AWS explained that a single typo was the reason for service interruption
Amazon Web Services (AWS) finally made a statement explaining the service interruption that affected a significant portion of Internet earlier this week. AWS blamed the engineering team and claimed that the problem originated from a single typo ¹ ².
AWS’s popular web hosting service has become inaccessible for more than 4 hours on Friday because of the power shortage experienced on its S3 servers. The sites affected by the disruption includes Quora, Trello, IFTTT, Business Insider, Medium, Uber, and Grammarly, to name a few. The problem was not limited to websites only; The AWS downtime also caused an interruption for IFTTT applets, according to reports from users.

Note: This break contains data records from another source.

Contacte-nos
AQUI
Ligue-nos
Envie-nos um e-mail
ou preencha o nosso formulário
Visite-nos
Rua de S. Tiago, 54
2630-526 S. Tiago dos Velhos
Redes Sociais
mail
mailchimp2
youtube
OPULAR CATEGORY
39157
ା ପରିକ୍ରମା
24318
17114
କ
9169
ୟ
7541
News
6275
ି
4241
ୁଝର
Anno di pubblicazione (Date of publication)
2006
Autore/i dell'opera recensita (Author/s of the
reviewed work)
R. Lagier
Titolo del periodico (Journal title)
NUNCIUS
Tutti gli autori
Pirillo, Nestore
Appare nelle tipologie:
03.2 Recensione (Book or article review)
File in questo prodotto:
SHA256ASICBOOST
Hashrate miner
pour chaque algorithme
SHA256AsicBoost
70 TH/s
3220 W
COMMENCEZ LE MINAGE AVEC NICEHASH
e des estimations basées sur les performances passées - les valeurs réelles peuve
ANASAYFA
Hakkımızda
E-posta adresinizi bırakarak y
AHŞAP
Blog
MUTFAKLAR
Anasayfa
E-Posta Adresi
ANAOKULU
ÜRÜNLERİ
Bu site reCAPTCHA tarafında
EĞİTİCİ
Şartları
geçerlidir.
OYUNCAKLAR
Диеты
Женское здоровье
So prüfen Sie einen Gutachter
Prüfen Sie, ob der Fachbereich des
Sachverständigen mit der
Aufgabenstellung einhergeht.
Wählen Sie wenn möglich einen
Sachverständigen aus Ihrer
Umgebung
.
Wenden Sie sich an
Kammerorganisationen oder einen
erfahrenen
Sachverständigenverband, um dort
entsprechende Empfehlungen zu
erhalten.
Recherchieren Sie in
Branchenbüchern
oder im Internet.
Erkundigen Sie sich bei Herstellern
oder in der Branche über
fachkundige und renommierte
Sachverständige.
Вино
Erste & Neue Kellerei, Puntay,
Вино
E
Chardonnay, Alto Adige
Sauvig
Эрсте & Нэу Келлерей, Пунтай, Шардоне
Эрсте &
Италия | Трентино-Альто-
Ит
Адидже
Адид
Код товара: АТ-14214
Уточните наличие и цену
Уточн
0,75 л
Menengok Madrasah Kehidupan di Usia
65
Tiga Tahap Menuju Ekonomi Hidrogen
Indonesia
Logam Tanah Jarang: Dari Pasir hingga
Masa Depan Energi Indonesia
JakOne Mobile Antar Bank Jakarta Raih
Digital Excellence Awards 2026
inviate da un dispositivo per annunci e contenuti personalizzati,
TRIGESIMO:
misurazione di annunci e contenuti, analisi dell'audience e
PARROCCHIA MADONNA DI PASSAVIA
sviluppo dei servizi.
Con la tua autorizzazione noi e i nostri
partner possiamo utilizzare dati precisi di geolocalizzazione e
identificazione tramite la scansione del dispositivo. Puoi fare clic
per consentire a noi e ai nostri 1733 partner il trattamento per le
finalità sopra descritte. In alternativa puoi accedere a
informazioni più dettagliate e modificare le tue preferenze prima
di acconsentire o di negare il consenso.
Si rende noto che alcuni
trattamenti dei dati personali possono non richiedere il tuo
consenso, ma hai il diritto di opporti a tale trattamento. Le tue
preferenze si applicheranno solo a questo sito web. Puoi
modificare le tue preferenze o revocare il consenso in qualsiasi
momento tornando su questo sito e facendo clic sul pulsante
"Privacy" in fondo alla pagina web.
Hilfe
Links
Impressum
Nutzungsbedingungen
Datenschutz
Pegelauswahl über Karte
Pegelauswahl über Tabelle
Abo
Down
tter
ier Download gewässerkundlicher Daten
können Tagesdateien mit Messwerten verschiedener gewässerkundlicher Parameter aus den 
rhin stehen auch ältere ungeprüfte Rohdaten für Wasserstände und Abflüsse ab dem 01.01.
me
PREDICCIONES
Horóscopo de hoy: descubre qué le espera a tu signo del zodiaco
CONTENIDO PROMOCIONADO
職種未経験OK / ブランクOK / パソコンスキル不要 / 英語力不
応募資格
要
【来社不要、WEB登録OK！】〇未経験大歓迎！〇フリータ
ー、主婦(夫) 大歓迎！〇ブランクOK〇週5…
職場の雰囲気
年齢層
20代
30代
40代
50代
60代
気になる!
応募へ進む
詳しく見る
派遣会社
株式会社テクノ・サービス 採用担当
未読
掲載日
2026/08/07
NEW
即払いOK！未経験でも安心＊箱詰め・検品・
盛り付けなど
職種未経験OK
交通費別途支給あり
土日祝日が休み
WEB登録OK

The AWS statement about why the interruption was caused came today. According to the blog post, Tuesday morning staff of the S3 team needed to shut down some of the servers during the debugging of AWS’s billing system. However, as a result of incorrectly typing an input into the line of code, more servers were shut down than planned, which made other subsystems used for load balancing and data storage Unavailable, including Amazon’s Elastic Compute Cloud (EC2).
AWS says it took a long time to reload the system after this rather extensive interruption and huge growth they had in the recent years was also contributed to the interruption. AWS, which obviously can not keep up with the demand and growth rate, says that they will make the necessary improvements an deploy solutions that will minimize human error in the future.